(Collection entries)

------------------------------------------------

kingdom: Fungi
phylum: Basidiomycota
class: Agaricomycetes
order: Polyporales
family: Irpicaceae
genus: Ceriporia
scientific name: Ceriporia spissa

------------------------------------------------

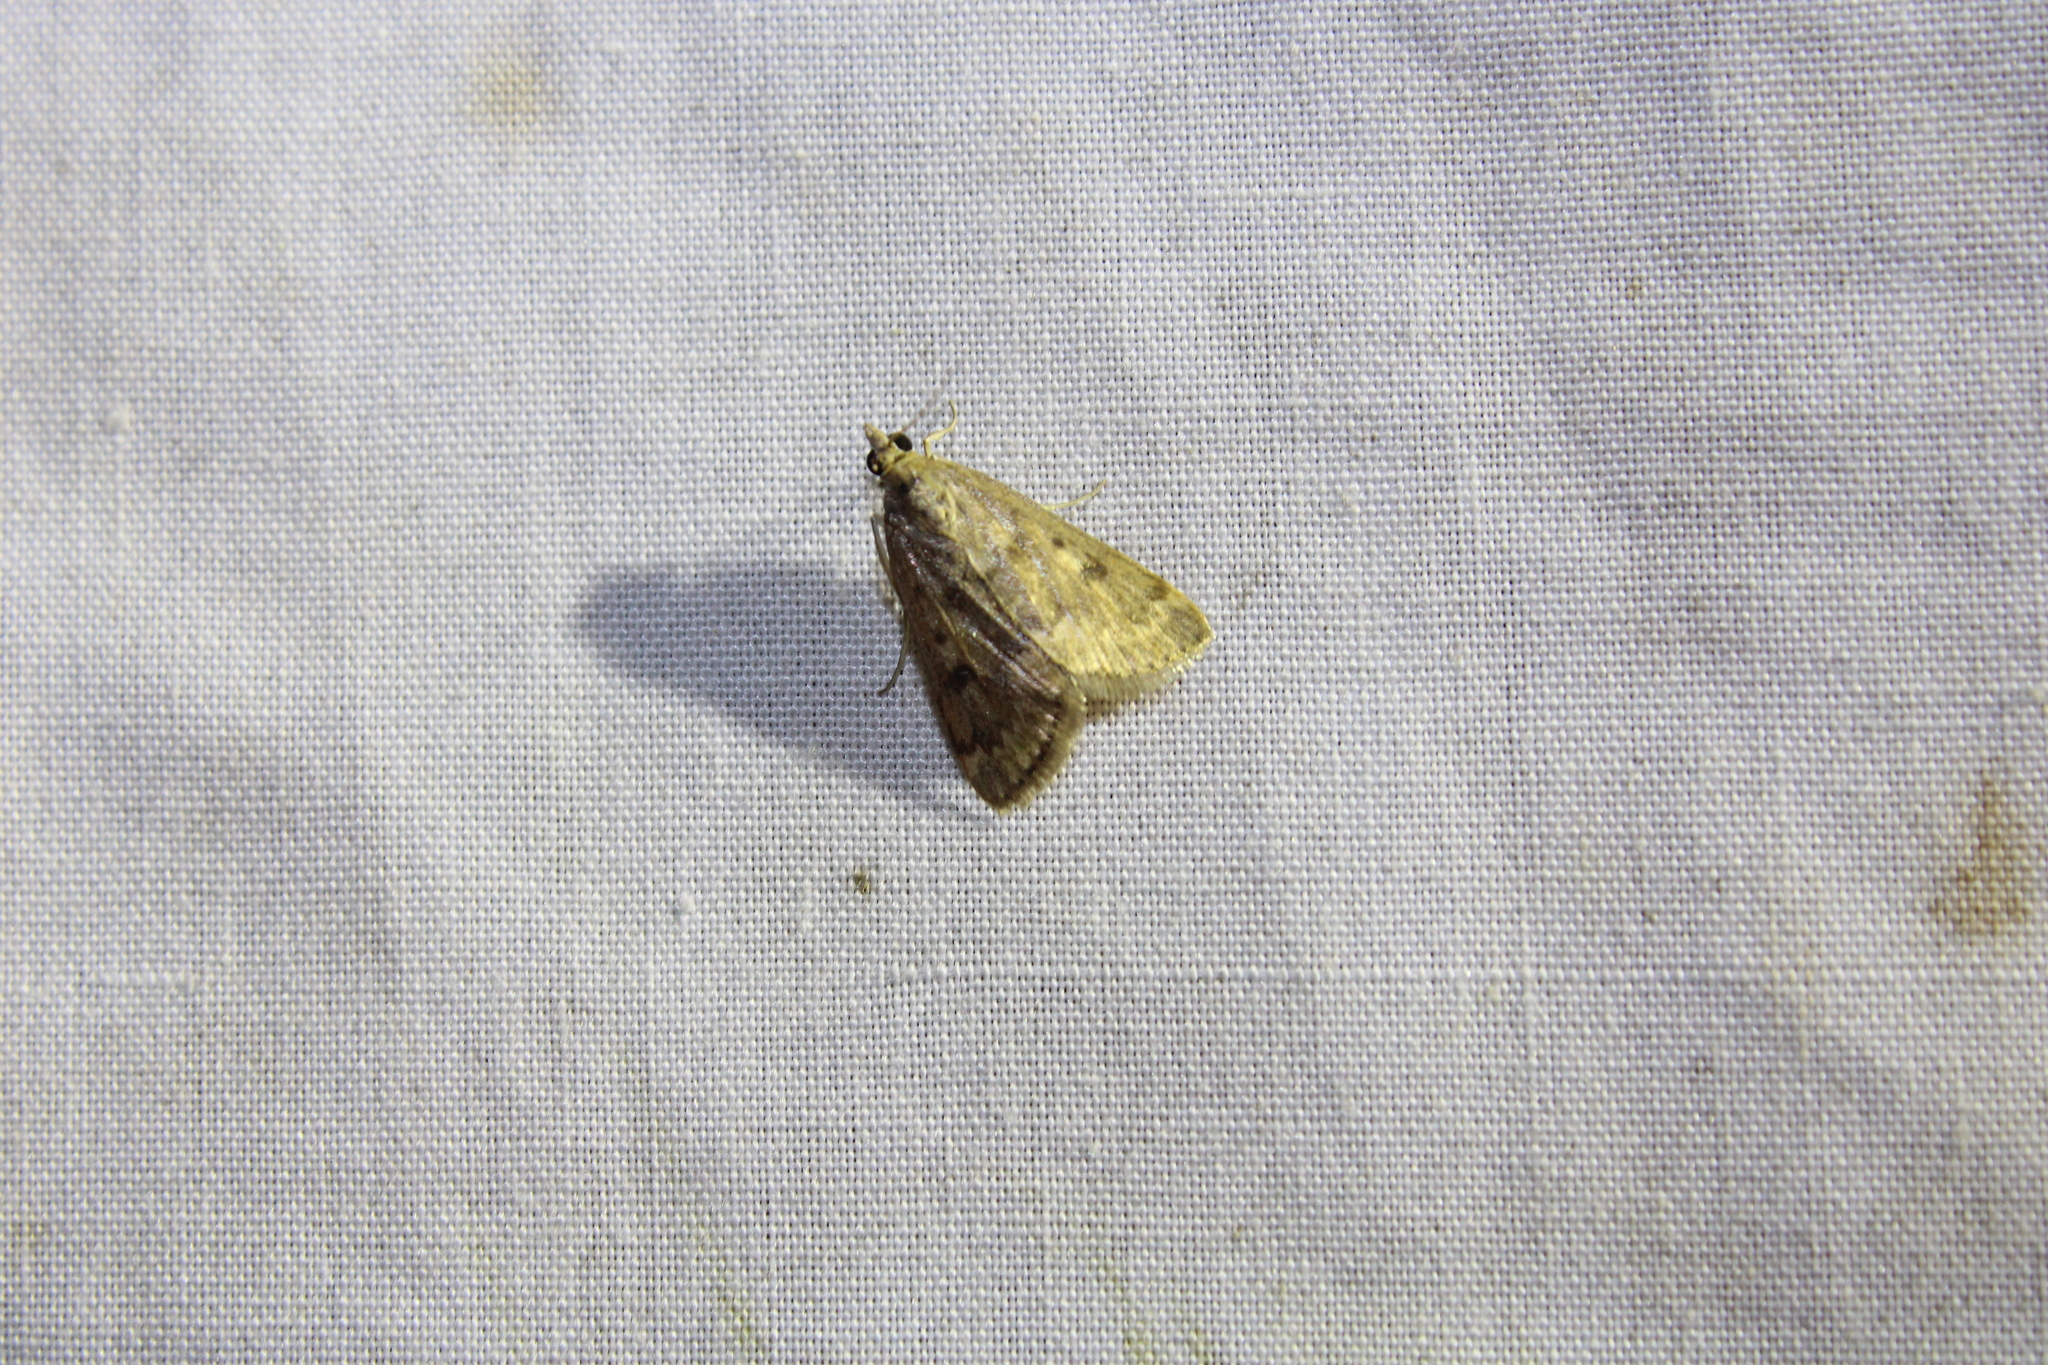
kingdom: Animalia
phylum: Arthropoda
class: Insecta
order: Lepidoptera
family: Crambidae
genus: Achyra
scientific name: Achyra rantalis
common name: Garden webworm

------------------------------------------------

◆ **The task**:
Duplicate everything in the listing above from the line containing "order: Lepidoptera" down to the line containing "common name: Garden webworm", keeping both of those lines.

◆ **Written response**:
order: Lepidoptera
family: Crambidae
genus: Achyra
scientific name: Achyra rantalis
common name: Garden webworm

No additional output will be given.